BEGIN

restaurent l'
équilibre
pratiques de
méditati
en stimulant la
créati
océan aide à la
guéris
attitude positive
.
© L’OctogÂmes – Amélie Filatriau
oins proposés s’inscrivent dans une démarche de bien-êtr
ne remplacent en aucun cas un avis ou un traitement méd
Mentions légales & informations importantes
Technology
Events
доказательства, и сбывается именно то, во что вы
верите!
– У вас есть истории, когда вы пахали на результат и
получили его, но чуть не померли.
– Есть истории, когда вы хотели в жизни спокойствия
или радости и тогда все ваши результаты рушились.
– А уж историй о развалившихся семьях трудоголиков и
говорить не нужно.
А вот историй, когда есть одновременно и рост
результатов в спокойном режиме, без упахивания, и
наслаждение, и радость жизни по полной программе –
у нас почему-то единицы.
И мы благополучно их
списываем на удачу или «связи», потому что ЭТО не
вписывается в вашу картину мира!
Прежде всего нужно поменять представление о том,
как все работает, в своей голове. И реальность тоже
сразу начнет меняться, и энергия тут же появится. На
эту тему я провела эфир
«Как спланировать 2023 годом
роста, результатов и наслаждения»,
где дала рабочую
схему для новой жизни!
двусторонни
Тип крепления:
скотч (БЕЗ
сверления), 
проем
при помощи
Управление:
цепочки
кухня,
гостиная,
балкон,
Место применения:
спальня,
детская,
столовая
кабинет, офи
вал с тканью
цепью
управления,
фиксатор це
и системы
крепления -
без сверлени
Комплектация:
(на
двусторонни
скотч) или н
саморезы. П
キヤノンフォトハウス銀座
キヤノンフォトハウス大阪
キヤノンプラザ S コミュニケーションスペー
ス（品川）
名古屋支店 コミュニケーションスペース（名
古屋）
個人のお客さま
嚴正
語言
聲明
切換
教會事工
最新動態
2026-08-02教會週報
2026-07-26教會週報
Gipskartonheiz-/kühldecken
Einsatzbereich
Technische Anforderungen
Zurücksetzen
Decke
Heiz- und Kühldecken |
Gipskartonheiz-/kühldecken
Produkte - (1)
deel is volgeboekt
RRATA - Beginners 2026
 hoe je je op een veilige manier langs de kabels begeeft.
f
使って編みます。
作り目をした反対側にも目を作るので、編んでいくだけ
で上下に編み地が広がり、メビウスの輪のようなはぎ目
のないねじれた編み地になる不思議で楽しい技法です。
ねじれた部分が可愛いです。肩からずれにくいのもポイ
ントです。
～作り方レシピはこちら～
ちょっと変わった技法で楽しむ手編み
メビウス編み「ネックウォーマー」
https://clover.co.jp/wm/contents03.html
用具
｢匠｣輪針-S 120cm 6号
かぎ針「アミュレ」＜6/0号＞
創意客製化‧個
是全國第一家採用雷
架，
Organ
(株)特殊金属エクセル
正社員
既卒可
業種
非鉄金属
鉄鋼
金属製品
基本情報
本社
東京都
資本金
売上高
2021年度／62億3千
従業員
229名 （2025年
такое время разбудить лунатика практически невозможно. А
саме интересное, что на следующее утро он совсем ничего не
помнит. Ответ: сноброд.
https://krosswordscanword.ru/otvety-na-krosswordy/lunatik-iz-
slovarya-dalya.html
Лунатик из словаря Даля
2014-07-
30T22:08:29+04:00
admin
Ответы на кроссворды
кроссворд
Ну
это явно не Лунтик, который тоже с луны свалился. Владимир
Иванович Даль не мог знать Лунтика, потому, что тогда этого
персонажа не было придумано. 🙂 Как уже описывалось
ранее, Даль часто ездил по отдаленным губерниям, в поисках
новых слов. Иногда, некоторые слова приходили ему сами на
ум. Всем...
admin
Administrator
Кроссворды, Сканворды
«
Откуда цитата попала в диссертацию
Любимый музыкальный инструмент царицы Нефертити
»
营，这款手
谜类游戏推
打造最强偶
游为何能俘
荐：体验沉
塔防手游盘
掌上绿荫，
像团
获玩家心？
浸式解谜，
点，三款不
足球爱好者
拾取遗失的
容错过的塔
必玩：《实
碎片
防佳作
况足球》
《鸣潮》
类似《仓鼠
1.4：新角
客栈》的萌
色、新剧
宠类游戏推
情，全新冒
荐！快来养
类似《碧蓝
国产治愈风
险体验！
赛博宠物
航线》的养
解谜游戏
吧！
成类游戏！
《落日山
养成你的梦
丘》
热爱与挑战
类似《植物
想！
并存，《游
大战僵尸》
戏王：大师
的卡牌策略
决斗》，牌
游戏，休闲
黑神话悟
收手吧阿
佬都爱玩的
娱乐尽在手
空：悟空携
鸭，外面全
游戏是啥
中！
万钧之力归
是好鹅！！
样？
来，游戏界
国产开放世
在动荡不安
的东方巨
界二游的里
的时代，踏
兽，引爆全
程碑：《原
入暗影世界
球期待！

END

* [EXERCISE OBJECTIVE] In the records above, find every line that contains the word "результатов" and copy it.

* [SOLUTION FOR THIS TASK]
результатов в спокойном режиме, без упахивания, и
роста, результатов и наслаждения»,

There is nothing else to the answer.